START Recorded data

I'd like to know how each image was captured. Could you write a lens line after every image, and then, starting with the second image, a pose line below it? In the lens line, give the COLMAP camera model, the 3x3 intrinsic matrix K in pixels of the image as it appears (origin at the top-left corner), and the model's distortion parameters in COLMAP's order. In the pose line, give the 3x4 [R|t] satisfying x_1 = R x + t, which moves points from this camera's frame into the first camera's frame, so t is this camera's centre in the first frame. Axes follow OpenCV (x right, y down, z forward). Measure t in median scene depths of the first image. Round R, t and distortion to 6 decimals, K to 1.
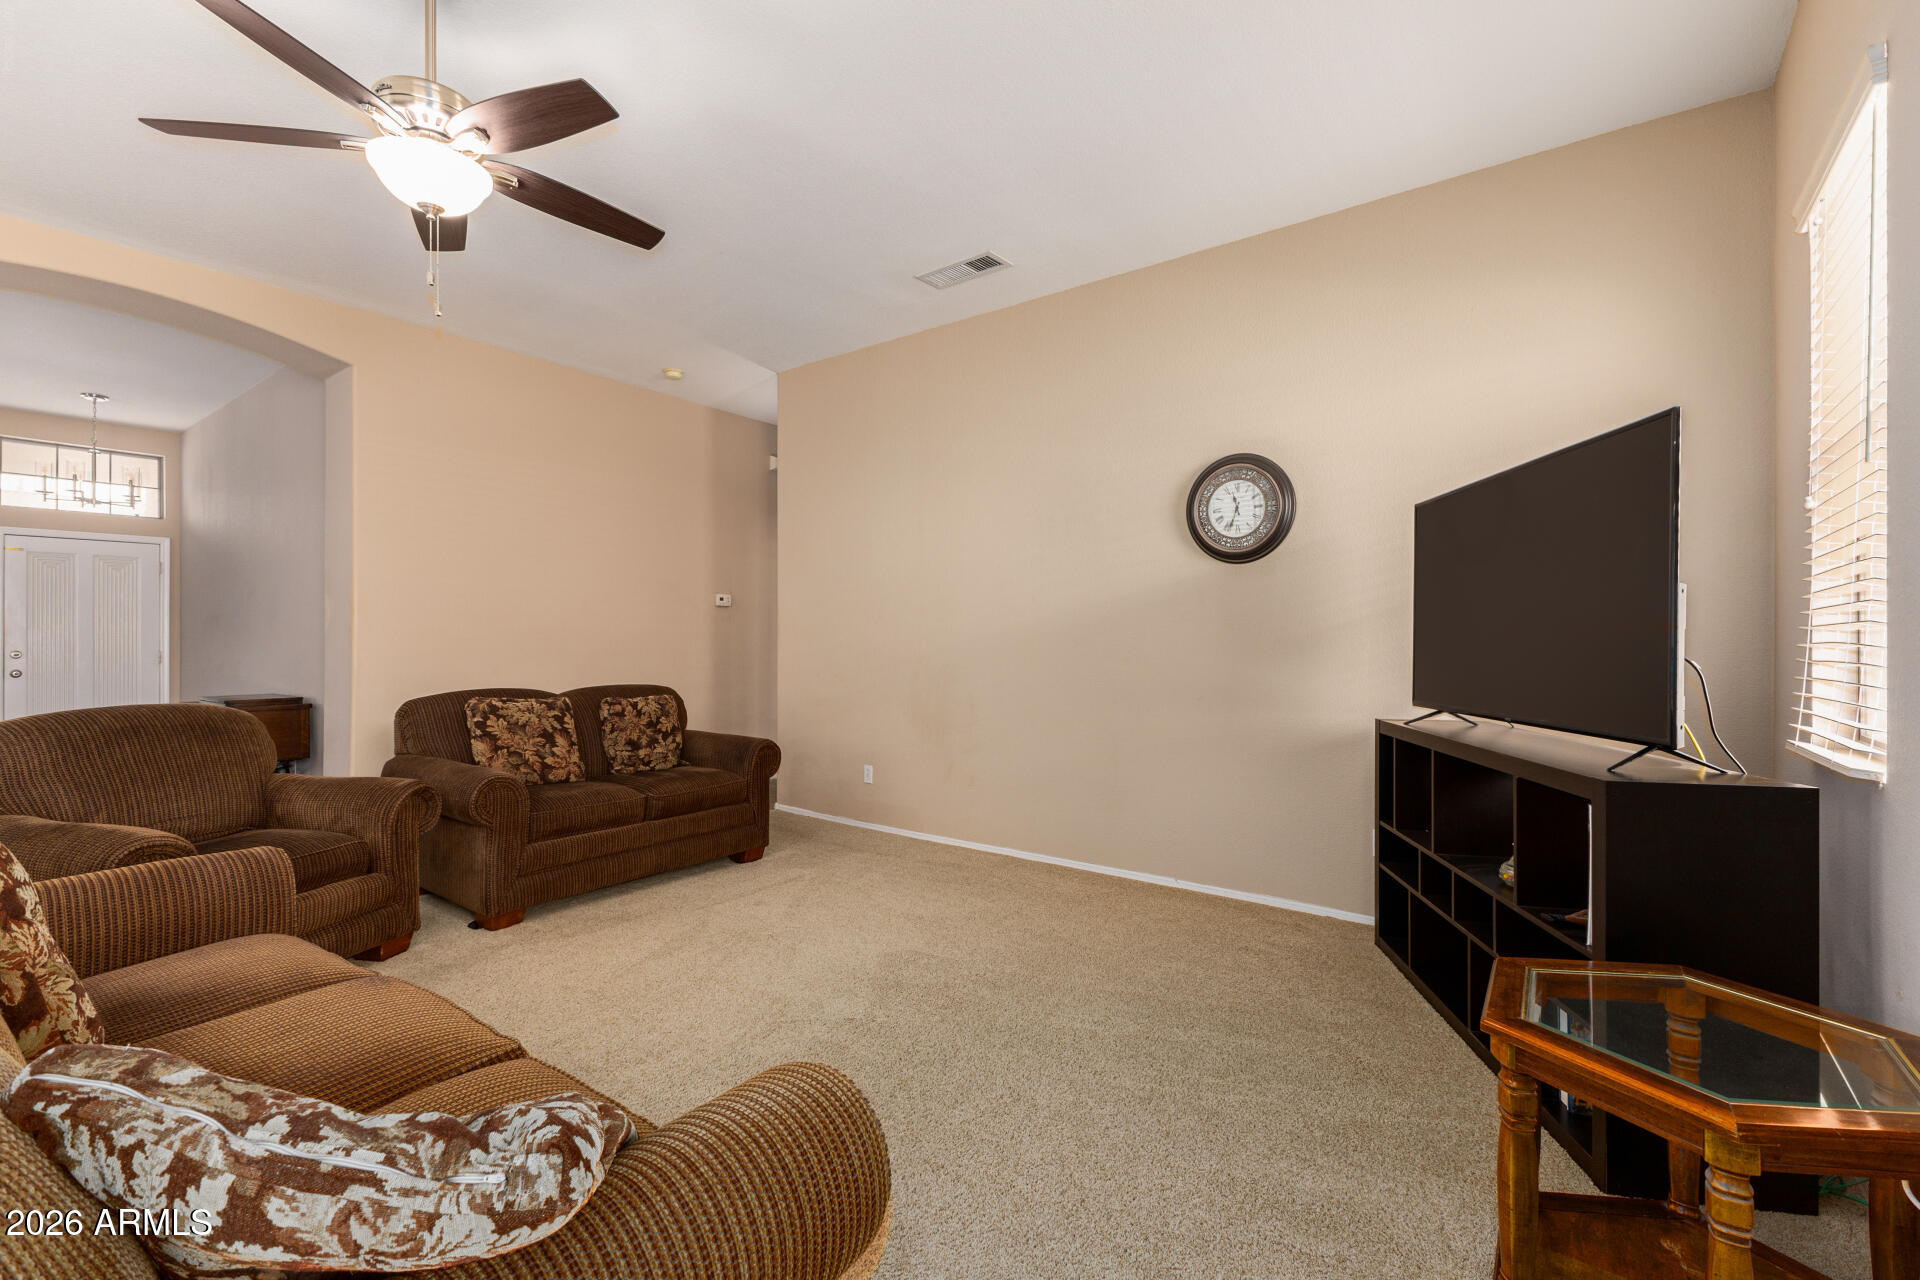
lens RADIAL K [[839.6, 0, 960.2], [0, 839.6, 641.9], [0, 0, 1]] dist [-0.000453, -0.000293]
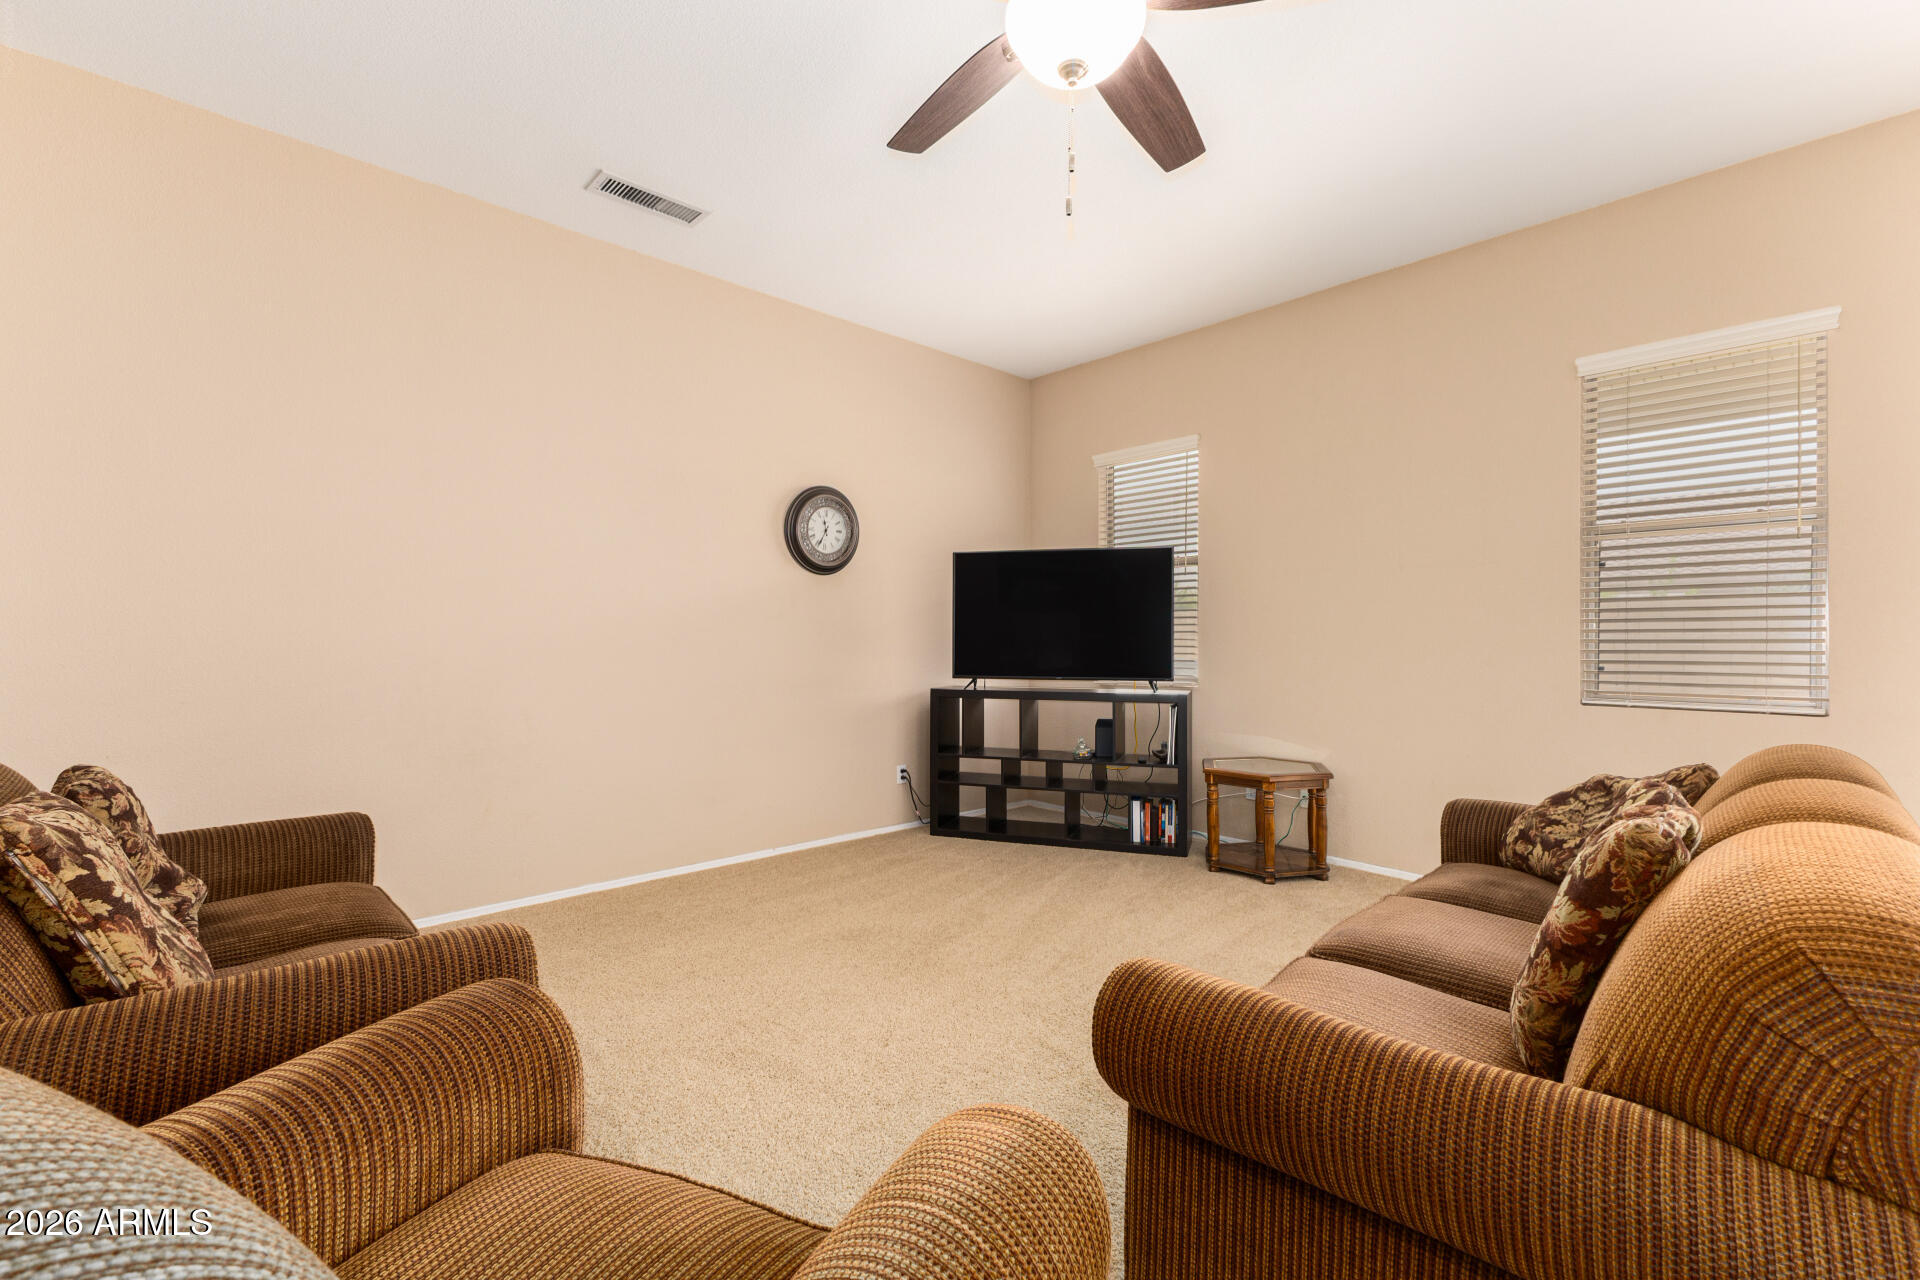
lens RADIAL K [[839.6, 0, 959.3], [0, 839.6, 632.1], [0, 0, 1]] dist [-0.000453, -0.000293]
pose [[0.169865, 0.001865, 0.985466, -0.864400], [0.003648, 0.999990, -0.002521, -0.004326], [-0.985461, 0.004023, 0.169856, 0.595315]]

END Recorded data

Task objective:
Rewrite the data above as a numbered list with one item per line. Drop any blank lines and leave the pictures out.

Response to this task:
1. I'd like to know how each image was captured. Could you write a lens line after every image, and then, starting with the second image, a pose line below it? In the lens line, give the COLMAP camera model, the 3x3 intrinsic matrix K in pixels of the image as it appears (origin at the top-left corner), and the model's distortion parameters in COLMAP's order. In the pose line, give the 3x4 [R|t] satisfying x_1 = R x + t, which moves points from this camera's frame into the first camera's frame, so t is this camera's centre in the first frame. Axes follow OpenCV (x right, y down, z forward). Measure t in median scene depths of the first image. Round R, t and distortion to 6 decimals, K to 1.
2. lens RADIAL K [[839.6, 0, 960.2], [0, 839.6, 641.9], [0, 0, 1]] dist [-0.000453, -0.000293]
3. lens RADIAL K [[839.6, 0, 959.3], [0, 839.6, 632.1], [0, 0, 1]] dist [-0.000453, -0.000293]
4. pose [[0.169865, 0.001865, 0.985466, -0.864400], [0.003648, 0.999990, -0.002521, -0.004326], [-0.985461, 0.004023, 0.169856, 0.595315]]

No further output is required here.